* **What you will do**:
Please output the data exactly, minus pictures.

* **Data provided**:
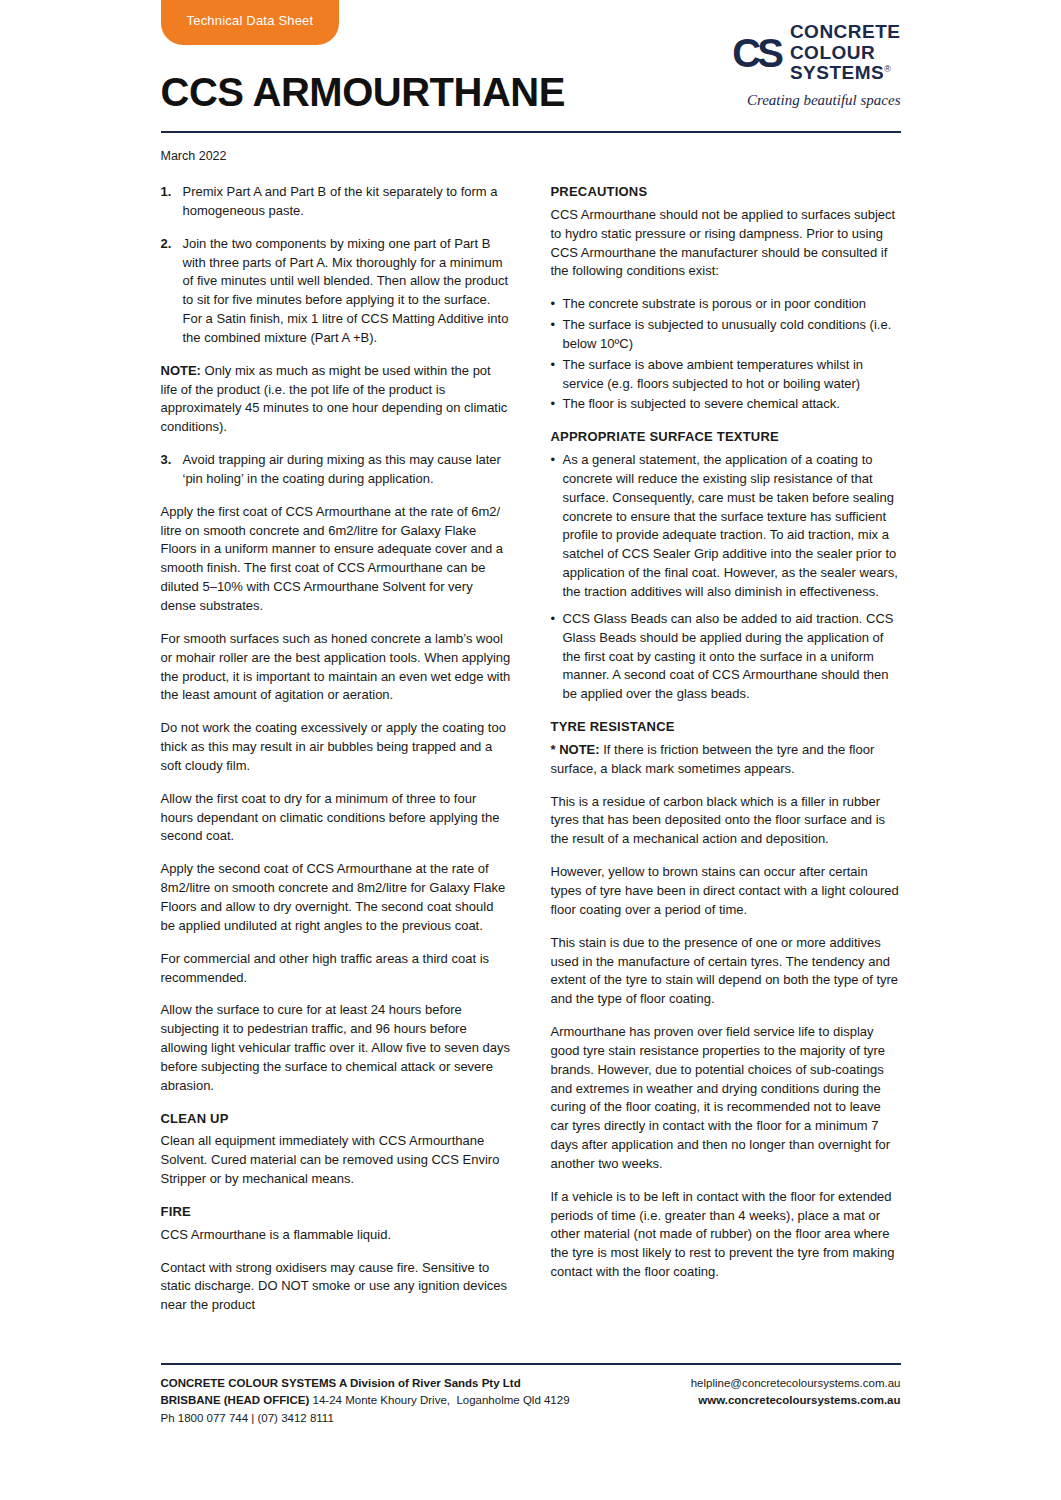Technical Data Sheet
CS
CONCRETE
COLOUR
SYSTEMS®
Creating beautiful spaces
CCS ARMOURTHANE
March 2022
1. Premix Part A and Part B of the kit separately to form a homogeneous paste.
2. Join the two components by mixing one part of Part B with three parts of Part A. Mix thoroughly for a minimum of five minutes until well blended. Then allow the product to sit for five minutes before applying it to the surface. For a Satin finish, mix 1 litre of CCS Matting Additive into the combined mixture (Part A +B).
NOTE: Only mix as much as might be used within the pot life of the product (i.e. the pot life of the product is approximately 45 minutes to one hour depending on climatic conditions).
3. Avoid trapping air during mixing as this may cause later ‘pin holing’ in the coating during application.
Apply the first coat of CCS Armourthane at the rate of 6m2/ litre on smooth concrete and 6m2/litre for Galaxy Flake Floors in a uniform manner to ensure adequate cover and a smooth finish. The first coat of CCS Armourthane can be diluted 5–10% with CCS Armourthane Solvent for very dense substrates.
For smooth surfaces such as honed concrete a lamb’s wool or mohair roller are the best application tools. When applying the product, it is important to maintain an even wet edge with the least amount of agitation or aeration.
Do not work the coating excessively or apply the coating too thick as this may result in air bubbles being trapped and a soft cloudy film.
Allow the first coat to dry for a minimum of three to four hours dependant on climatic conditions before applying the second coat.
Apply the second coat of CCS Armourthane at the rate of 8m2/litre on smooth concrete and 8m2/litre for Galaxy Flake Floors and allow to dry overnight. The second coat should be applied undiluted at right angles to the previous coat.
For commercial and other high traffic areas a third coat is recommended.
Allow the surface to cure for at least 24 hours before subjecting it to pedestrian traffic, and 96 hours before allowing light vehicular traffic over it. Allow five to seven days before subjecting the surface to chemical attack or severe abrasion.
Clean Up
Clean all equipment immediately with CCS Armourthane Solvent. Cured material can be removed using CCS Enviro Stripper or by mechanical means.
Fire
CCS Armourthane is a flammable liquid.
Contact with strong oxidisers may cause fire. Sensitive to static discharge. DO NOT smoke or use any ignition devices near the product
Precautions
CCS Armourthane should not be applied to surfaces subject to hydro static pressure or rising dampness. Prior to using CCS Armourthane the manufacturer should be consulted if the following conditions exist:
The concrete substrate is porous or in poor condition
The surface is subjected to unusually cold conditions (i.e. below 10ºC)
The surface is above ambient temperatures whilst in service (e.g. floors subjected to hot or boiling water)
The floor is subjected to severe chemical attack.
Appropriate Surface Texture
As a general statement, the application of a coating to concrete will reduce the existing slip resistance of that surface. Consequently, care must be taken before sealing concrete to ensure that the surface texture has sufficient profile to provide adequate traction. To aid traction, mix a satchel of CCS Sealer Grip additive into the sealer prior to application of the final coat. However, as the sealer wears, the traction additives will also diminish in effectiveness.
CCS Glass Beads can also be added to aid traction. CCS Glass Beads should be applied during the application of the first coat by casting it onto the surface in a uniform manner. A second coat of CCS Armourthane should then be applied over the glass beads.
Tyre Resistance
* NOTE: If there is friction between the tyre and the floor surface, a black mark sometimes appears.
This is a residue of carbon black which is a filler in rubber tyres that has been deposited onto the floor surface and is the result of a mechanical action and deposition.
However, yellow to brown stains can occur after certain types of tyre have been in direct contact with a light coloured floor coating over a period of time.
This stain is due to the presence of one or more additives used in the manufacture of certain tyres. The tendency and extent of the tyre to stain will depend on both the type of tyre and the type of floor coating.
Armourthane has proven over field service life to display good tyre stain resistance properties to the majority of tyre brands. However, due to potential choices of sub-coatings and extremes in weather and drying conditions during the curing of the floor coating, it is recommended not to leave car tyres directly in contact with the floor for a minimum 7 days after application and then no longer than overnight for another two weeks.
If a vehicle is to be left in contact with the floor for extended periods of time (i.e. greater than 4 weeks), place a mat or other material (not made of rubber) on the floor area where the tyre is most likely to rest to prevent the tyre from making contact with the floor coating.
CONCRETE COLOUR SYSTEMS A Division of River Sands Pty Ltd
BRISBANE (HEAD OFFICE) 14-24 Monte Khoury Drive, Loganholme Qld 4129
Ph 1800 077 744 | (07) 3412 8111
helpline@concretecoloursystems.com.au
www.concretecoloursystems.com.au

* **Output**:
Technical Data Sheet
CS
CONCRETE
COLOUR
SYSTEMS®
Creating beautiful spaces
CCS ARMOURTHANE
March 2022
1. Premix Part A and Part B of the kit separately to form a homogeneous paste.
2. Join the two components by mixing one part of Part B with three parts of Part A. Mix thoroughly for a minimum of five minutes until well blended. Then allow the product to sit for five minutes before applying it to the surface. For a Satin finish, mix 1 litre of CCS Matting Additive into the combined mixture (Part A +B).
NOTE: Only mix as much as might be used within the pot life of the product (i.e. the pot life of the product is approximately 45 minutes to one hour depending on climatic conditions).
3. Avoid trapping air during mixing as this may cause later ‘pin holing’ in the coating during application.
Apply the first coat of CCS Armourthane at the rate of 6m2/ litre on smooth concrete and 6m2/litre for Galaxy Flake Floors in a uniform manner to ensure adequate cover and a smooth finish. The first coat of CCS Armourthane can be diluted 5–10% with CCS Armourthane Solvent for very dense substrates.
For smooth surfaces such as honed concrete a lamb’s wool or mohair roller are the best application tools. When applying the product, it is important to maintain an even wet edge with the least amount of agitation or aeration.
Do not work the coating excessively or apply the coating too thick as this may result in air bubbles being trapped and a soft cloudy film.
Allow the first coat to dry for a minimum of three to four hours dependant on climatic conditions before applying the second coat.
Apply the second coat of CCS Armourthane at the rate of 8m2/litre on smooth concrete and 8m2/litre for Galaxy Flake Floors and allow to dry overnight. The second coat should be applied undiluted at right angles to the previous coat.
For commercial and other high traffic areas a third coat is recommended.
Allow the surface to cure for at least 24 hours before subjecting it to pedestrian traffic, and 96 hours before allowing light vehicular traffic over it. Allow five to seven days before subjecting the surface to chemical attack or severe abrasion.
Clean Up
Clean all equipment immediately with CCS Armourthane Solvent. Cured material can be removed using CCS Enviro Stripper or by mechanical means.
Fire
CCS Armourthane is a flammable liquid.
Contact with strong oxidisers may cause fire. Sensitive to static discharge. DO NOT smoke or use any ignition devices near the product
Precautions
CCS Armourthane should not be applied to surfaces subject to hydro static pressure or rising dampness. Prior to using CCS Armourthane the manufacturer should be consulted if the following conditions exist:
The concrete substrate is porous or in poor condition
The surface is subjected to unusually cold conditions (i.e. below 10ºC)
The surface is above ambient temperatures whilst in service (e.g. floors subjected to hot or boiling water)
The floor is subjected to severe chemical attack.
Appropriate Surface Texture
As a general statement, the application of a coating to concrete will reduce the existing slip resistance of that surface. Consequently, care must be taken before sealing concrete to ensure that the surface texture has sufficient profile to provide adequate traction. To aid traction, mix a satchel of CCS Sealer Grip additive into the sealer prior to application of the final coat. However, as the sealer wears, the traction additives will also diminish in effectiveness.
CCS Glass Beads can also be added to aid traction. CCS Glass Beads should be applied during the application of the first coat by casting it onto the surface in a uniform manner. A second coat of CCS Armourthane should then be applied over the glass beads.
Tyre Resistance
* NOTE: If there is friction between the tyre and the floor surface, a black mark sometimes appears.
This is a residue of carbon black which is a filler in rubber tyres that has been deposited onto the floor surface and is the result of a mechanical action and deposition.
However, yellow to brown stains can occur after certain types of tyre have been in direct contact with a light coloured floor coating over a period of time.
This stain is due to the presence of one or more additives used in the manufacture of certain tyres. The tendency and extent of the tyre to stain will depend on both the type of tyre and the type of floor coating.
Armourthane has proven over field service life to display good tyre stain resistance properties to the majority of tyre brands. However, due to potential choices of sub-coatings and extremes in weather and drying conditions during the curing of the floor coating, it is recommended not to leave car tyres directly in contact with the floor for a minimum 7 days after application and then no longer than overnight for another two weeks.
If a vehicle is to be left in contact with the floor for extended periods of time (i.e. greater than 4 weeks), place a mat or other material (not made of rubber) on the floor area where the tyre is most likely to rest to prevent the tyre from making contact with the floor coating.
CONCRETE COLOUR SYSTEMS A Division of River Sands Pty Ltd
BRISBANE (HEAD OFFICE) 14-24 Monte Khoury Drive, Loganholme Qld 4129
Ph 1800 077 744 | (07) 3412 8111
helpline@concretecoloursystems.com.au
www.concretecoloursystems.com.au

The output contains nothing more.